Human papillomavirus (HPV) type 16 is the most common type implicated as the etiological agent that causes cervical cancer. The marketed prophylactic vaccines against HPV infection are composed of virus-like particles (VLPs) assembled from the recombinant major capsid protein L1. Elicitation of functional and neutralizing antibodies by vaccination is the mode of action by which the vaccines prevent the viral infection. In this study, a panel of murine mAbs against HPV16 L1 were generated and comprehensively characterized with respect to their mapping to the epitope spectrum on the viral capsid. These mAbs were categorized into five epitope bins by two different methods based on the pairwise cross-inhibition and competition with human polyclonal antibodies. In addition, a preliminary demonstration of the spatial relationship of the epitopes recognized by these mAbs was performed using a cross-blocking assay with a well-characterized human mAb, 26D1. Interestingly, two mAbs recognizing different epitopes were found to act synergistically in the pseudovirion-based neutralization assay (PBNA).

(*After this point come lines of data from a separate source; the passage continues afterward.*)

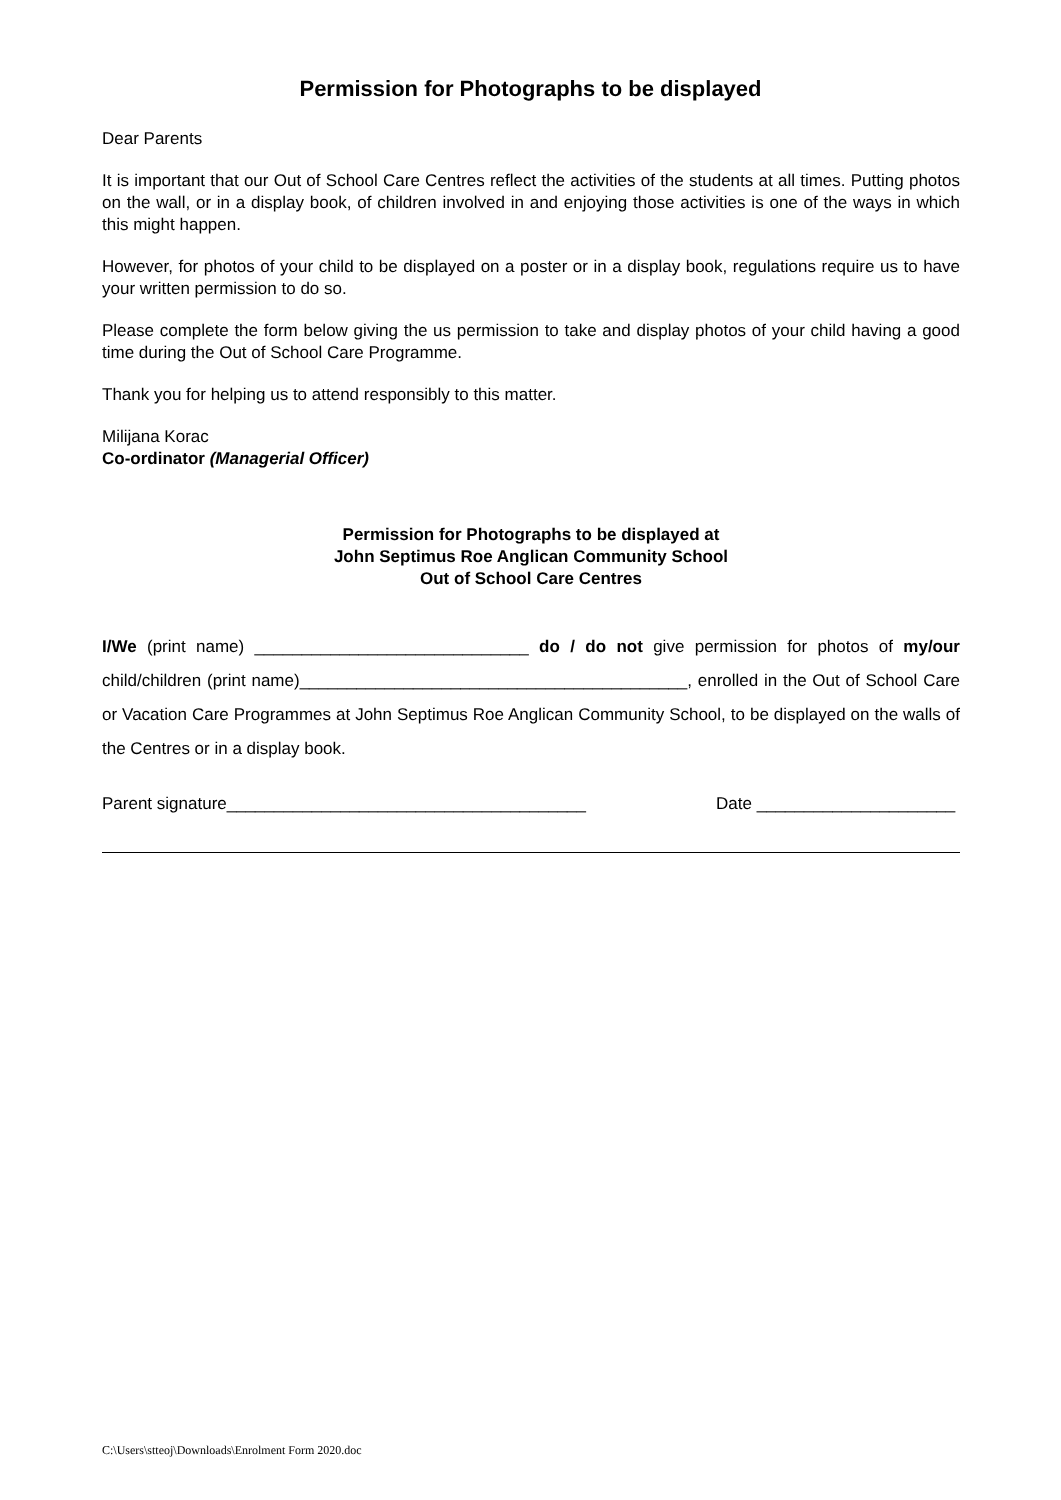Permission for Photographs to be displayed
Dear Parents
It is important that our Out of School Care Centres reflect the activities of the students at all times. Putting photos on the wall, or in a display book, of children involved in and enjoying those activities is one of the ways in which this might happen.
However, for photos of your child to be displayed on a poster or in a display book, regulations require us to have your written permission to do so.
Please complete the form below giving the us permission to take and display photos of your child having a good time during the Out of School Care Programme.
Thank you for helping us to attend responsibly to this matter.
Milijana Korac
Co-ordinator (Managerial Officer)
Permission for Photographs to be displayed at
John Septimus Roe Anglican Community School
Out of School Care Centres
I/We (print name) _____________________________ do / do not give permission for photos of my/our child/children (print name)_________________________________________, enrolled in the Out of School Care or Vacation Care Programmes at John Septimus Roe Anglican Community School, to be displayed on the walls of the Centres or in a display book.
Parent signature______________________________________ Date _____________________
C:\Users\stteoj\Downloads\Enrolment Form 2020.doc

To facilitate cross-lab and cross-study comparison, the international standard (IS) serum 05/134 was used to calibrate the mAbs as well as the human serum samples from the HPV16/18 vaccine recipients. The neutralizing mAbs, particularly those that recognizing immunodominant epitopes, would be useful in developing epitope-specific assays for monitoring the vaccine production process and for serological assessment.